If it is hard to grasp the scale of devastation in rebel-held Aleppo this week, given the past four years of bitter warfare in Syria’s largest city, consider this detail from Liz Sly and Louisa Loveluck’s reporting in The Washington Post. With no electricity, “families huddle together in the dark” at night, when the bombings are the worst, “gathered in one room so that they don’t die alone, listening to the roar of the jets and waiting for the bombs to fall.” Taking shelter on the lower floors of apartment buildings, “entire families sleep in one room, because they prefer to die together than to create orphans, widows or bereaved parents.”
Since the collapse last week of a flawed and short-lived cease-fire that was brokered by the United States and Russia, the forces of Syrian President Bashar al-Assad, backed by Russian jets, have attempted to retake the rebel-controlled eastern neighborhoods of Aleppo with unusually brutal force, even for this war.
“Bombs are raining from Syria-led coalition planes and the whole of east Aleppo has become a giant kill box,” the operations director of Doctors Without Borders said Friday. Syrian and Russian forces have reportedly dropped huge bunker-buster bombs, along with white phosphorus and incendiary weapons.
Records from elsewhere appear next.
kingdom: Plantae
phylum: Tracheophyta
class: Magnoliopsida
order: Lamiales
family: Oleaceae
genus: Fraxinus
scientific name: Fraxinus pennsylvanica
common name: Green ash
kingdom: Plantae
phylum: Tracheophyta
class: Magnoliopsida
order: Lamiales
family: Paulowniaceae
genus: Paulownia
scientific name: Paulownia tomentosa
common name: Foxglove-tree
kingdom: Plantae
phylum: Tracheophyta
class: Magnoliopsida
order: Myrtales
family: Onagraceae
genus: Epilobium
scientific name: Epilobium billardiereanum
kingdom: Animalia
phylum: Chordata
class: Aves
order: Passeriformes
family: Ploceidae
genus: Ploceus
The volunteer rescuers, known as the White Helmets, who rush to save Syrians from the rubble of airstrikes and barrel bomb attacks, say that nearly 1,000 people have been killed in a little more than a week in Aleppo. The White Helmets have become targets themselves; in one night of airstrikes last week, three of their four operations centers were hit. “What’s happening now is annihilation in every sense of the word,” Ammar al-Selmo, the head of the White Helmets in Aleppo, told Reuters.